Just in case you’ve forgotten, the IPA definition of ‘amber-red’ is:
“Successful delivery of the project is in doubt, with major risks or issues apparent in a number of key areas. Urgent action is needed to address these problems and/or assess whether resolution is feasible.”
So whilst every annual report of the IPA (previously the MPA) has produced since its’ creation has basically said: “This is a mess. It’s that much of a mess, we’re not even sure you can ever get it right, so you’d better sort this out sharpish. You do realise this is only just floating above the point at which we’d say ‘stop now’? Again….”, the problem is that literally no-one who has the power to either do anything about this, or could at least provide some serious scrutiny, gives a toss.
Over the last, six years we’ve had various ministers and officials from HS2 Ltd put forward at this point who would say something like “That’s based on old information, it’s all sorted now” before HS2 would get another amber-red rating, proving it clearly wasn’t all sorted now, whilst fighting every step of the way against the publication of the actual reports that say what is wrong with HS2.
More recently, the line has been that “This has to be expected due to the complexity of the project”, basically not admitting that HS2 is a mess, but trying to claim that because it’s a big project it can’t be assessed properly, so nothing to worry about! But this time, because there is no sexy political intrigue associated with HS2 (or at least not enough to tear journalists away from Brexit, the only thing they seem to want to report at the moment), the only journalist who’s even asked for an explanation is from New Civil Engineer, so they haven’t even bothered commenting.
If the seeping septic tank that is HS2 does get the final go ahead when/if the final designs for Phase 1 are signed off this time next year (three years late), in 20 years when it still hasn’t been finished, and it’s gone five times over budget even though it’s been descoped, people will ask “Why did no-one see this coming?”.

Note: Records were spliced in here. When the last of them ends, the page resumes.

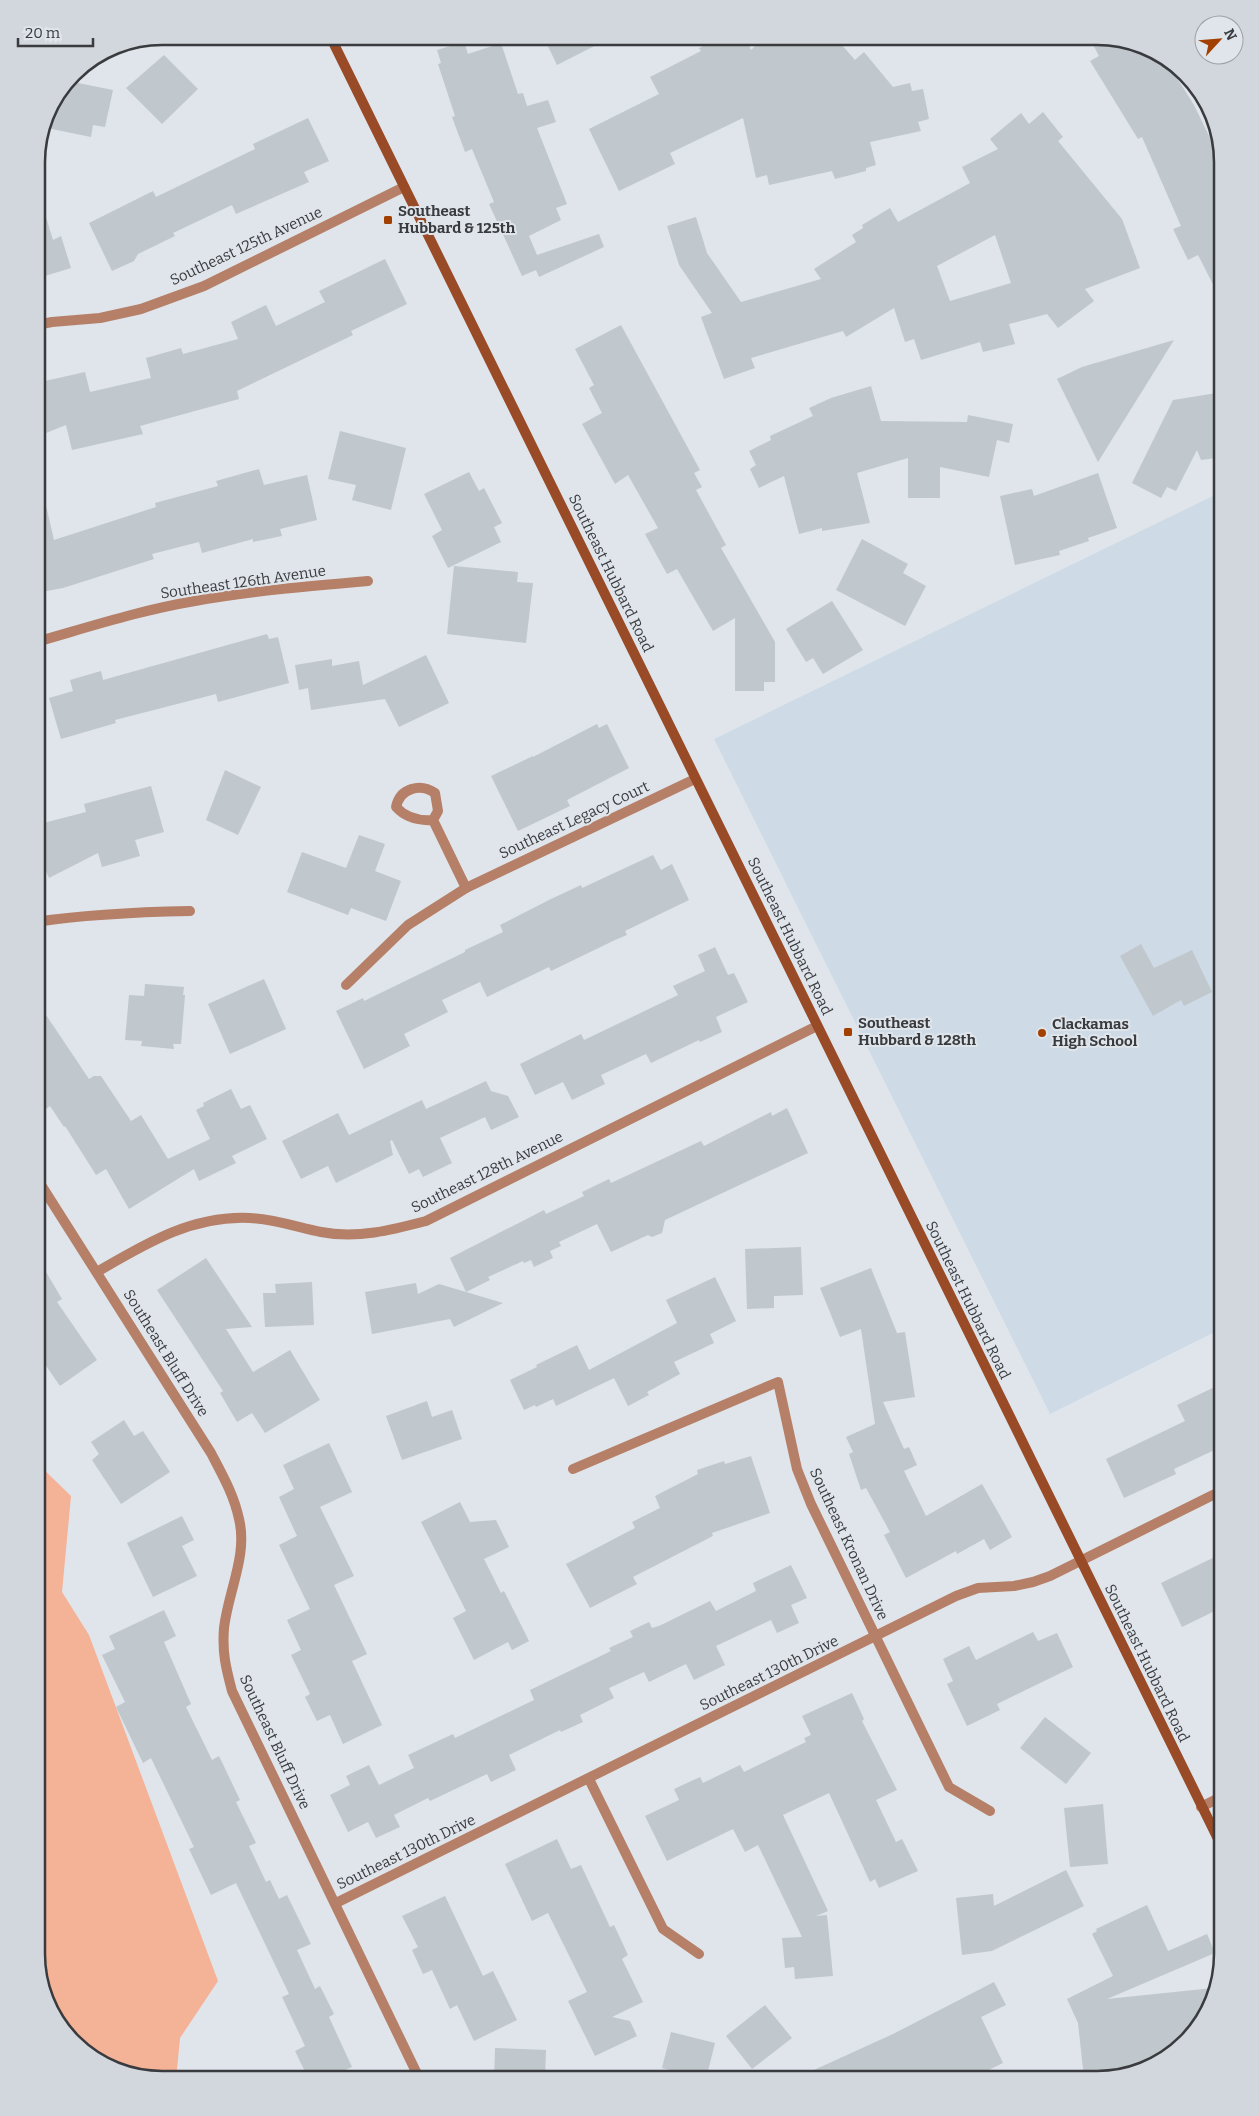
<svg xmlns="http://www.w3.org/2000/svg" width="1259" height="2116" font-family="Bitter,serif">
<rect width="100%" height="100%" fill="#dfe5eb"/>
<!-- built -->
<path fill="#cedbe6" d="M 1223,491 L 1223,1328 L 1050,1414 L 714,739 Z"/>
<!-- green -->
<path fill="#f4b296" d="M 36,1462 L 71,1496 L 62,1592 L 89,1635 L 218,1981 L 180,2038 L 176,2080 L 154,2079 L 92,2058 L 49,2009 L 36,1954 Z"/>
<!-- building -->
<g fill="#c0c7cd" fill-rule="evenodd">
<path d="M 543,36 L 614,36 L 557,65 Z"/>
<path d="M 724,36 L 745,36 L 751,50 L 766,36 L 834,36 L 855,60 L 864,52 L 893,87 L 910,83 L 912,91 L 923,89 L 929,119 L 918,122 L 921,131 L 870,142 L 876,165 L 866,168 L 866,171 L 835,179 L 832,171 L 769,185 L 767,175 L 756,178 L 743,118 L 670,153 L 675,164 L 619,191 L 589,129 L 659,94 L 650,77 L 701,51 L 699,48 Z"/>
<path d="M 1089,37 L 1106,37 L 1163,56 L 1194,105 L 1212,142 L 1215,140 L 1223,162 L 1223,304 L 1198,255 L 1188,260 L 1173,229 L 1181,226 L 1142,137 L 1138,139 L 1090,61 L 1099,56 Z"/>
<path d="M 464,42 L 468,54 L 501,43 L 518,94 L 523,93 L 527,106 L 548,100 L 556,122 L 537,128 L 567,204 L 556,208 L 561,220 L 529,236 L 537,255 L 599,234 L 604,247 L 539,277 L 536,270 L 522,276 L 489,204 L 494,202 L 472,149 L 465,152 L 452,117 L 455,116 L 438,64 L 441,63 L 437,50 Z"/>
<path d="M 164,55 L 198,89 L 162,124 L 126,88 Z"/>
<path d="M 68,81 L 113,90 L 105,127 L 93,125 L 91,137 L 47,128 L 51,105 Z"/>
<path d="M 1043,112 L 1063,137 L 1058,141 L 1122,219 L 1140,268 L 1085,289 L 1094,301 L 1058,328 L 1047,314 L 1009,324 L 1015,344 L 983,352 L 980,342 L 921,360 L 914,339 L 905,342 L 894,308 L 846,337 L 843,331 L 751,358 L 755,368 L 724,379 L 701,317 L 712,313 L 679,265 L 667,226 L 696,217 L 707,253 L 741,302 L 821,279 L 814,269 L 856,242 L 852,235 L 863,228 L 862,225 L 890,208 L 898,222 L 970,183 L 962,167 L 998,149 L 990,139 L 1021,113 L 1029,124 ZM 995,235 L 1011,283 L 950,301 L 937,266 Z"/>
<path d="M 308,118 L 329,161 L 304,172 L 309,182 L 236,214 L 232,205 L 173,233 L 175,236 L 138,254 L 134,261 L 112,271 L 89,223 L 153,191 L 156,197 L 255,149 L 253,144 Z"/>
<path d="M 36,204 L 42,204 L 53,240 L 61,236 L 71,268 L 45,276 L 42,268 L 36,270 Z"/>
<path d="M 385,259 L 407,304 L 351,331 L 353,335 L 237,391 L 239,399 L 140,426 L 143,434 L 72,450 L 66,425 L 36,437 L 36,383 L 85,372 L 90,392 L 151,378 L 146,358 L 181,348 L 183,354 L 238,339 L 231,322 L 266,305 L 276,326 L 325,302 L 319,291 Z"/>
<path d="M 621,325 L 700,470 L 694,473 L 702,487 L 696,490 L 726,545 L 721,548 L 775,642 L 775,682 L 764,682 L 764,691 L 735,691 L 735,618 L 713,631 L 677,569 L 667,574 L 645,534 L 658,528 L 628,475 L 615,484 L 582,424 L 602,413 L 589,388 L 594,385 L 575,349 Z"/>
<path d="M 1174,340 L 1098,462 L 1057,379 L 1082,367 Z"/>
<path d="M 871,386 L 881,421 L 967,422 L 968,415 L 1013,424 L 1009,443 L 997,440 L 989,477 L 940,467 L 940,498 L 908,498 L 908,458 L 857,473 L 870,523 L 822,531 L 822,528 L 799,534 L 784,476 L 759,488 L 750,469 L 756,465 L 749,451 L 771,440 L 770,436 L 813,416 L 809,408 L 831,398 Z"/>
<path d="M 1223,392 L 1223,457 L 1201,460 L 1197,450 L 1176,491 L 1167,487 L 1161,498 L 1132,483 L 1173,400 Z"/>
<path d="M 340,431 L 406,448 L 391,510 L 352,500 L 356,485 L 328,479 Z"/>
<path d="M 259,469 L 264,485 L 307,475 L 317,520 L 280,529 L 282,536 L 253,542 L 253,539 L 202,553 L 199,542 L 152,554 L 154,559 L 63,588 L 36,593 L 36,502 L 45,501 L 54,540 L 156,507 L 155,503 L 218,486 L 216,481 Z"/>
<path d="M 469,472 L 479,491 L 484,488 L 502,523 L 494,527 L 501,542 L 448,568 L 432,536 L 442,530 L 424,494 Z"/>
<path d="M 1098,473 L 1117,528 L 1088,538 L 1089,541 L 1059,551 L 1060,555 L 1015,565 L 1000,496 L 1032,489 L 1034,496 Z"/>
<path d="M 862,539 L 908,564 L 903,573 L 926,586 L 905,626 L 836,590 Z"/>
<path d="M 454,566 L 518,572 L 517,582 L 533,583 L 526,643 L 447,634 Z"/>
<path d="M 832,601 L 863,650 L 823,674 L 813,658 L 806,662 L 786,629 Z"/>
<path d="M 267,634 L 269,639 L 278,637 L 289,683 L 218,702 L 216,694 L 115,720 L 116,723 L 61,739 L 49,698 L 73,691 L 70,680 L 101,671 L 103,680 Z"/>
<path d="M 426,655 L 449,703 L 399,727 L 385,699 L 311,710 L 308,688 L 299,690 L 295,665 L 332,659 L 332,666 L 359,661 L 363,685 Z"/>
<path d="M 597,724 L 599,728 L 607,724 L 629,768 L 567,800 L 570,806 L 518,831 L 491,776 L 533,756 L 533,757 Z"/>
<path d="M 225,770 L 261,787 L 238,835 L 206,820 Z"/>
<path d="M 151,786 L 164,832 L 135,840 L 140,856 L 102,867 L 98,853 L 49,878 L 46,871 L 36,874 L 36,825 L 86,812 L 84,804 Z"/>
<path d="M 359,835 L 385,844 L 375,871 L 401,881 L 386,921 L 351,908 L 348,915 L 287,892 L 302,852 L 346,868 Z"/>
<path d="M 653,855 L 661,870 L 672,864 L 689,900 L 625,931 L 627,935 L 615,940 L 551,971 L 549,967 L 487,997 L 480,982 L 442,1000 L 448,1012 L 404,1034 L 410,1046 L 364,1069 L 336,1011 L 363,998 L 364,1001 L 465,952 L 465,950 L 503,932 L 500,925 L 551,899 L 581,885 L 582,888 Z"/>
<path d="M 1141,944 L 1154,968 L 1192,950 L 1212,992 L 1184,1006 L 1181,1000 L 1153,1016 L 1120,956 Z"/>
<path d="M 715,947 L 728,975 L 734,973 L 748,1002 L 716,1017 L 722,1032 L 700,1042 L 699,1040 L 651,1063 L 646,1054 L 601,1075 L 605,1084 L 572,1100 L 563,1082 L 535,1095 L 520,1064 L 581,1034 L 584,1040 L 678,995 L 673,986 L 705,971 L 698,955 Z"/>
<path d="M 264,979 L 286,1029 L 230,1054 L 208,1004 Z"/>
<path d="M 145,984 L 184,987 L 183,995 L 185,995 L 181,1044 L 173,1044 L 174,1049 L 141,1046 L 142,1041 L 125,1040 L 129,995 L 144,996 Z"/>
<path d="M 36,1000 L 89,1079 L 94,1076 L 101,1076 L 131,1121 L 141,1115 L 168,1159 L 210,1139 L 196,1110 L 204,1106 L 203,1103 L 231,1089 L 241,1109 L 250,1105 L 267,1139 L 232,1156 L 236,1163 L 199,1181 L 194,1169 L 129,1209 L 106,1169 L 96,1175 L 65,1126 L 64,1127 L 50,1106 L 46,1109 L 36,1095 Z"/>
<path d="M 486,1081 L 491,1091 L 508,1096 L 519,1117 L 491,1130 L 485,1117 L 440,1138 L 452,1163 L 423,1177 L 419,1169 L 409,1174 L 392,1140 L 390,1141 L 393,1155 L 336,1183 L 328,1166 L 301,1179 L 282,1141 L 338,1113 L 349,1135 L 422,1100 L 426,1109 Z"/>
<path d="M 787,1108 L 808,1153 L 665,1220 L 662,1233 L 652,1237 L 648,1235 L 611,1252 L 597,1224 L 559,1242 L 561,1246 L 550,1251 L 553,1258 L 534,1267 L 531,1260 L 524,1263 L 523,1261 L 488,1277 L 490,1280 L 466,1292 L 450,1258 L 544,1210 L 546,1214 L 584,1196 L 582,1192 L 609,1179 L 611,1183 L 701,1141 L 704,1146 L 771,1112 L 772,1116 Z"/>
<path d="M 801,1247 L 803,1295 L 774,1296 L 774,1308 L 747,1309 L 745,1249 Z"/>
<path d="M 36,1255 L 62,1299 L 57,1302 L 97,1360 L 60,1386 L 36,1351 Z"/>
<path d="M 206,1258 L 252,1327 L 226,1329 L 253,1372 L 290,1350 L 320,1400 L 265,1433 L 252,1413 L 237,1422 L 220,1393 L 223,1391 L 157,1290 Z"/>
<path d="M 871,1268 L 897,1333 L 905,1332 L 915,1397 L 883,1402 L 904,1449 L 909,1447 L 917,1465 L 904,1471 L 926,1516 L 982,1484 L 1012,1537 L 990,1550 L 984,1539 L 957,1554 L 956,1551 L 906,1578 L 884,1535 L 890,1532 L 866,1488 L 861,1490 L 849,1454 L 853,1452 L 846,1437 L 875,1424 L 861,1329 L 840,1337 L 820,1288 Z"/>
<path d="M 715,1277 L 736,1321 L 710,1334 L 714,1343 L 674,1362 L 680,1374 L 647,1392 L 649,1395 L 628,1406 L 614,1378 L 556,1406 L 553,1399 L 536,1407 L 535,1405 L 524,1410 L 510,1380 L 537,1367 L 536,1365 L 577,1345 L 589,1370 L 677,1323 L 666,1300 Z"/>
<path d="M 312,1282 L 314,1325 L 265,1327 L 263,1293 L 276,1293 L 275,1284 Z"/>
<path d="M 416,1283 L 418,1294 L 439,1284 L 503,1303 L 454,1327 L 450,1319 L 372,1334 L 365,1292 Z"/>
<path d="M 1223,1383 L 1223,1446 L 1174,1469 L 1176,1474 L 1124,1498 L 1106,1459 L 1185,1421 L 1177,1405 Z"/>
<path d="M 427,1401 L 432,1417 L 452,1410 L 462,1439 L 402,1460 L 386,1416 Z"/>
<path d="M 124,1420 L 134,1436 L 143,1431 L 170,1472 L 121,1504 L 92,1460 L 99,1454 L 91,1442 Z"/>
<path d="M 329,1443 L 352,1492 L 320,1507 L 354,1576 L 334,1585 L 367,1654 L 352,1661 L 382,1725 L 343,1744 L 330,1715 L 317,1721 L 305,1697 L 310,1694 L 291,1655 L 301,1650 L 287,1620 L 310,1609 L 279,1545 L 297,1536 L 279,1497 L 294,1489 L 283,1465 Z"/>
<path d="M 751,1456 L 770,1513 L 712,1533 L 713,1536 L 633,1577 L 637,1584 L 590,1608 L 566,1564 L 635,1528 L 632,1522 L 660,1508 L 655,1496 L 698,1474 L 697,1470 L 724,1461 L 725,1464 Z"/>
<path d="M 460,1502 L 470,1522 L 496,1520 L 509,1547 L 484,1559 L 501,1593 L 504,1591 L 529,1641 L 512,1650 L 508,1642 L 474,1660 L 453,1618 L 466,1611 L 421,1522 Z"/>
<path d="M 182,1516 L 194,1540 L 182,1546 L 197,1576 L 153,1597 L 127,1543 Z"/>
<path d="M 1223,1553 L 1223,1607 L 1182,1627 L 1161,1583 Z"/>
<path d="M 791,1565 L 807,1598 L 791,1605 L 799,1623 L 777,1633 L 771,1620 L 716,1646 L 725,1665 L 694,1680 L 686,1664 L 649,1682 L 644,1672 L 609,1688 L 614,1698 L 580,1715 L 583,1722 L 561,1732 L 560,1730 L 509,1755 L 516,1770 L 491,1782 L 487,1774 L 430,1801 L 428,1798 L 394,1815 L 400,1827 L 376,1838 L 368,1822 L 348,1832 L 330,1795 L 350,1785 L 346,1776 L 369,1765 L 379,1785 L 414,1768 L 408,1755 L 453,1734 L 455,1738 L 534,1700 L 530,1690 L 611,1651 L 609,1648 L 633,1637 L 630,1631 L 649,1622 L 652,1628 L 659,1626 L 710,1601 L 716,1611 L 756,1591 L 753,1583 Z"/>
<path d="M 164,1610 L 176,1636 L 164,1642 L 191,1704 L 186,1707 L 212,1760 L 219,1756 L 240,1800 L 236,1802 L 256,1843 L 249,1846 L 266,1882 L 270,1880 L 279,1899 L 287,1895 L 311,1944 L 297,1950 L 315,1989 L 320,1986 L 334,2014 L 329,2017 L 352,2067 L 345,2070 L 346,2074 L 332,2080 L 309,2080 L 295,2051 L 305,2046 L 282,1997 L 289,1994 L 236,1883 L 211,1895 L 189,1849 L 194,1847 L 151,1758 L 143,1763 L 116,1707 L 125,1702 L 102,1655 L 115,1649 L 109,1636 Z"/>
<path d="M 1033,1632 L 1038,1641 L 1057,1633 L 1073,1667 L 997,1704 L 1000,1710 L 967,1726 L 947,1684 L 953,1681 L 943,1659 L 969,1646 L 976,1660 Z"/>
<path d="M 852,1693 L 864,1719 L 862,1721 L 897,1790 L 876,1800 L 896,1842 L 902,1839 L 918,1871 L 879,1888 L 875,1879 L 870,1882 L 829,1793 L 783,1815 L 828,1911 L 816,1916 L 827,1915 L 833,1976 L 795,1979 L 794,1967 L 785,1968 L 782,1938 L 802,1937 L 758,1845 L 745,1852 L 733,1829 L 667,1861 L 645,1816 L 679,1800 L 674,1789 L 700,1777 L 703,1783 L 740,1765 L 744,1772 L 806,1742 L 804,1738 L 811,1735 L 802,1716 Z"/>
<path d="M 1045,1717 L 1091,1753 L 1066,1784 L 1020,1748 Z"/>
<path d="M 1103,1804 L 1108,1864 L 1070,1867 L 1064,1808 Z"/>
<path d="M 557,1839 L 571,1869 L 581,1865 L 610,1927 L 614,1925 L 628,1955 L 622,1959 L 643,2002 L 612,2017 L 630,2021 L 637,2036 L 595,2056 L 568,2001 L 587,1992 L 548,1913 L 532,1921 L 505,1864 Z"/>
<path d="M 1066,1870 L 1084,1906 L 992,1951 L 962,1955 L 956,1898 L 993,1894 L 994,1906 Z"/>
<path d="M 445,1896 L 483,1976 L 493,1971 L 517,2020 L 474,2041 L 457,2005 L 450,2009 L 432,1970 L 423,1974 L 412,1950 L 418,1947 L 402,1916 Z"/>
<path d="M 1147,1905 L 1168,1951 L 1207,1934 L 1215,1953 L 1107,1999 L 1213,1988 L 1202,2024 L 1155,2064 L 1123,2068 L 1124,2074 L 1097,2080 L 1084,2078 L 1078,2023 L 1067,1999 L 1113,1976 L 1092,1934 L 1097,1931 L 1096,1929 Z"/>
<path d="M 994,1982 L 1006,2005 L 981,2017 L 1003,2063 L 968,2080 L 792,2080 L 893,2034 Z"/>
<path d="M 765,2005 L 792,2038 L 752,2069 L 726,2036 Z"/>
<path d="M 671,2032 L 715,2043 L 706,2079 L 662,2068 Z"/>
<path d="M 495,2048 L 546,2050 L 545,2080 L 494,2080 Z"/>
</g>
<g fill="none" stroke-linecap="round" stroke-linejoin="round">
<!-- minor -->
<g stroke="#b67f67" stroke-width="10">
<path d="M 36,325 L 52,322 L 100,318 L 141,309 L 204,286 L 404,187"/>
<path d="M 36,642 C 89,627 141,610 195,601 C 252,591 310,586 368,581"/>
<path d="M 433,820 C 418,821 406,818 396,807 C 400,788 420,783 435,793 L 438,811 L 433,820 L 466,888"/>
<path d="M 36,922 C 88,914 138,912 190,911"/>
<path d="M 346,985 L 408,925 L 466,888 L 695,779"/>
<path d="M 36,1177 L 211,1453 C 222,1474 234,1495 239,1519 C 248,1555 228,1592 224,1628 C 222,1653 226,1668 232,1691 L 420,2080"/>
<path d="M 97,1272 C 145,1244 192,1215 250,1218 C 274,1219 297,1227 321,1232 C 357,1239 392,1230 426,1221 L 817,1026"/>
<path d="M 573,1469 L 778,1382 L 797,1469 L 811,1504 L 949,1787 L 990,1811"/>
<path d="M 589,1779 L 663,1929 L 699,1954"/>
<path d="M 1201,1807 L 1223,1796"/>
<path d="M 336,1903 L 956,1596 L 978,1588 L 1014,1586 L 1033,1582 L 1050,1576 L 1223,1490"/>
</g>
<!-- secondary -->
<path stroke="#994b27" stroke-width="10" d="M 330,36 L 1223,1849"/>
</g>
<!-- markers -->
<g fill="#a24002" stroke="#dfe5eb" stroke-width="2">
<rect x="383" y="215" width="10" height="10" rx="2.5"/>
<rect x="843" y="1027" width="10" height="10" rx="2.5"/>
<circle cx="1042" cy="1033" r="5"/>
</g>
<g text-anchor="middle" stroke-width="4" stroke-linejoin="round" paint-order="stroke">
<!-- poi labels -->
<g font-size="15" font-weight="bold" fill="#393b3e" stroke="#dfe5eb" text-anchor="start">
<text x="398" y="216">Southeast<tspan x="398" dy="17">Hubbard &amp; 125th</tspan></text>
<text x="858" y="1028">Southeast<tspan x="858" dy="17">Hubbard &amp; 128th</tspan></text>
<text x="1052" y="1029">Clackamas<tspan x="1052" dy="17">High School</tspan></text>
</g>
<!-- street labels -->
<g font-size="15" fill="#393b3e" stroke="#dfe5eb">
<text transform="translate(246 246) rotate(-25)" y="5">Southeast 125th Avenue</text>
<text transform="translate(611 573) rotate(64)" y="5">Southeast Hubbard Road</text>
<text transform="translate(243 582) rotate(-8)" y="5">Southeast 126th Avenue</text>
<text transform="translate(574 820) rotate(-25)" y="5">Southeast Legacy Court</text>
<text transform="translate(790 936) rotate(64)" y="5">Southeast Hubbard Road</text>
<text transform="translate(487 1172) rotate(-26)" y="5">Southeast 128th Avenue</text>
<text transform="translate(968 1300) rotate(64)" y="5">Southeast Hubbard Road</text>
<text transform="translate(166 1353) rotate(58)" y="5">Southeast Bluff Drive</text>
<text transform="translate(849 1544) rotate(65)" y="5">Southeast Kronan Drive</text>
<text transform="translate(1147 1663) rotate(64)" y="5">Southeast Hubbard Road</text>
<text transform="translate(769 1673) rotate(-26)" y="5">Southeast 130th Drive</text>
<text transform="translate(275 1742) rotate(65)" y="5">Southeast Bluff Drive</text>
<text transform="translate(406 1852) rotate(-26)" y="5">Southeast 130th Drive</text>
</g>
</g>
<!-- crop -->
<path d="M0 0H1259V2116H0ZM162 45H1097A117 117 0 0 1 1214 162V1954A117 117 0 0 1 1097 2071H162A117 117 0 0 1 45 1954V162A117 117 0 0 1 162 45Z" fill="#d2d7dd" fill-rule="evenodd"/>
<path fill="none" stroke="#393b3e" stroke-width="2.5" d="M162 45H1097A117 117 0 0 1 1214 162V1954A117 117 0 0 1 1097 2071H162A117 117 0 0 1 45 1954V162A117 117 0 0 1 162 45Z"/>
<!-- north arrow -->
<g transform="translate(1219 40) rotate(64)"><circle r="24" fill="#dfe5eb" stroke="#9da1a6"/>
<path d="M0-4L9 19L0 12L-9 19Z" fill="#a24002"/>
<text y="-8" font-size="14" font-weight="bold" text-anchor="middle" fill="#393b3e">N</text>
</g>
<!-- scale -->
<path d="M18 38v8h75v-8" fill="none" stroke="#393b3e" stroke-width="2.5"/>
<text x="25" y="38" font-size="15" fill="#393b3e" stroke="#dfe5eb" stroke-width="4" paint-order="stroke">20 m</text>
</svg>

Well, as the IPA reports have demonstrated again and again and again, the reality is that anyone who is paying attention can see what is coming. The problem is that for politicians, being bothered to question whether spending tens of billions of on something massively environmentally damaging, that is already starving more deserving projects of funding and only the construction lobby actually want, is simply way too much effort.